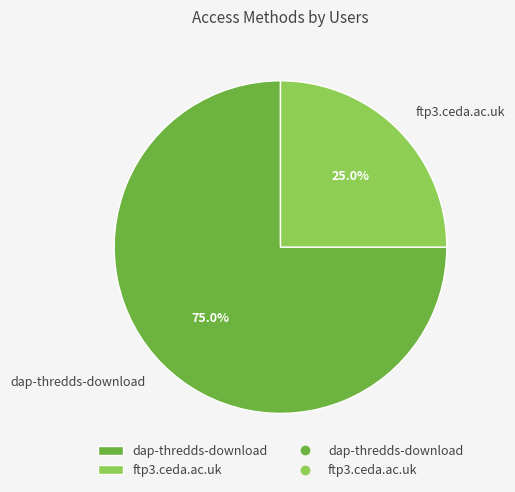

To the nearest percent, what percentage of the pie is ftp3.ceda.ac.uk?

25%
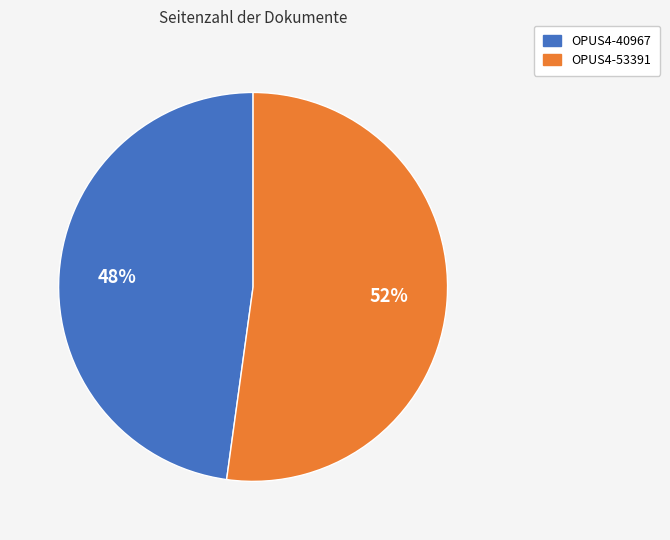

To the nearest percent, what portion does OPUS4-53391 represent?

52%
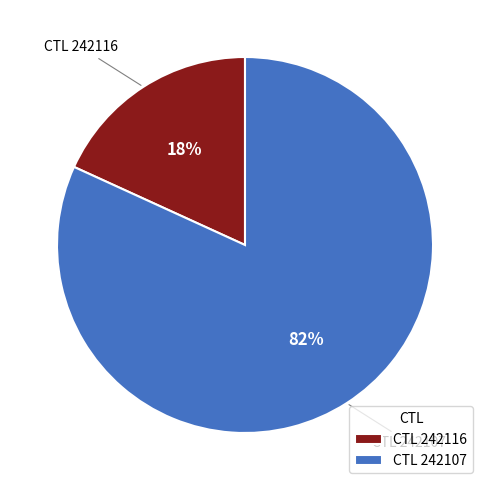

To the nearest percent, what percentage of the pie is CTL 242116?

18%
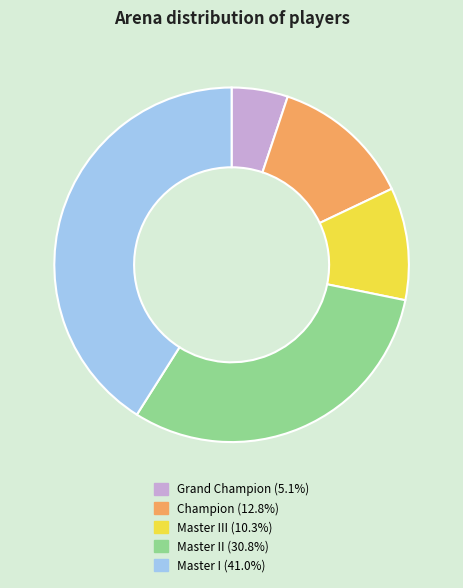

Combined, do Master II (30.8%) and Grand Champion (5.1%) account for over 50%?

No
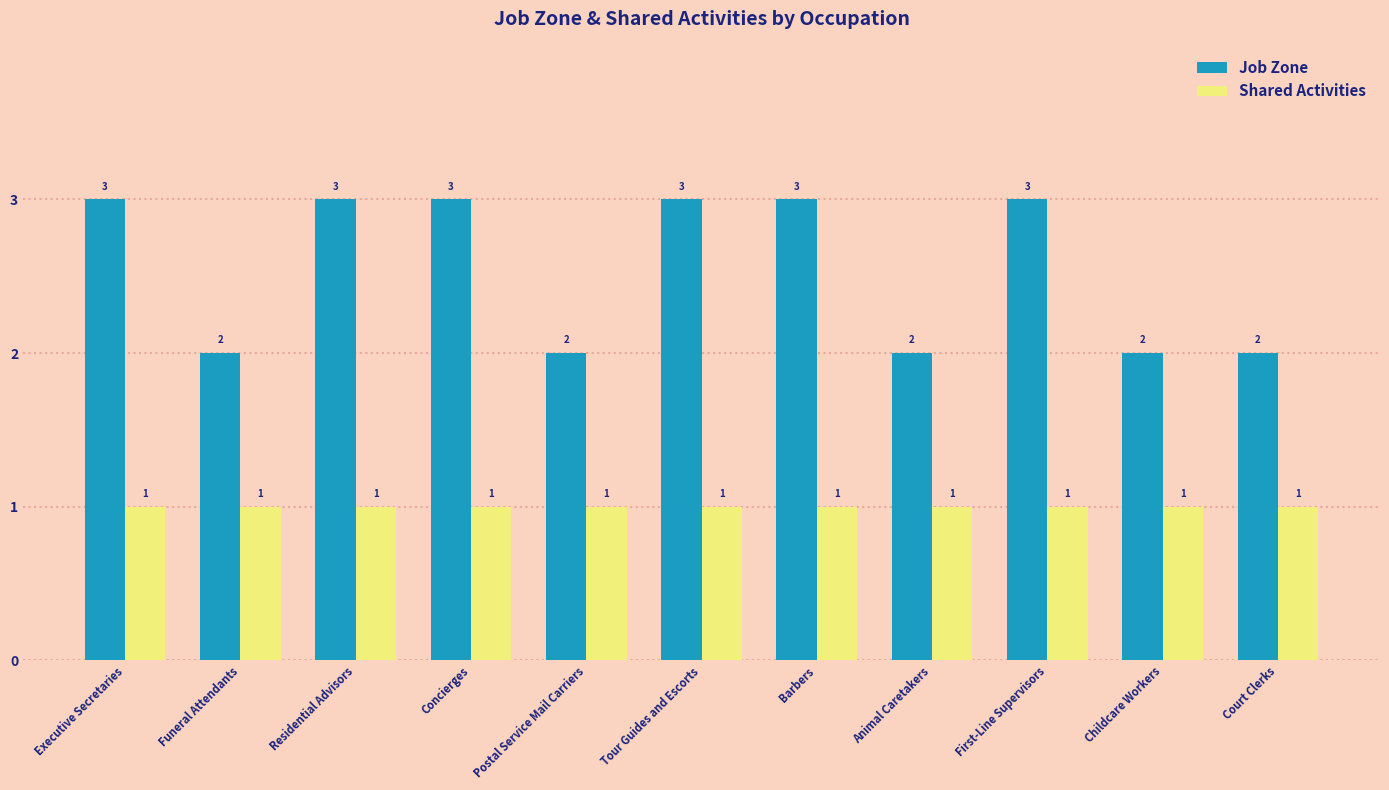

What position from the left is Childcare Workers?

10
•••••
• [Directions] Print all of the lines above again word for word, and omit the pictures.

• [Output for this exercise]
To the nearest percent, what percentage of the pie is ftp3.ceda.ac.uk?

25%

To the nearest percent, what portion does OPUS4-53391 represent?

52%

To the nearest percent, what percentage of the pie is CTL 242116?

18%

Combined, do Master II (30.8%) and Grand Champion (5.1%) account for over 50%?

No

What position from the left is Childcare Workers?

10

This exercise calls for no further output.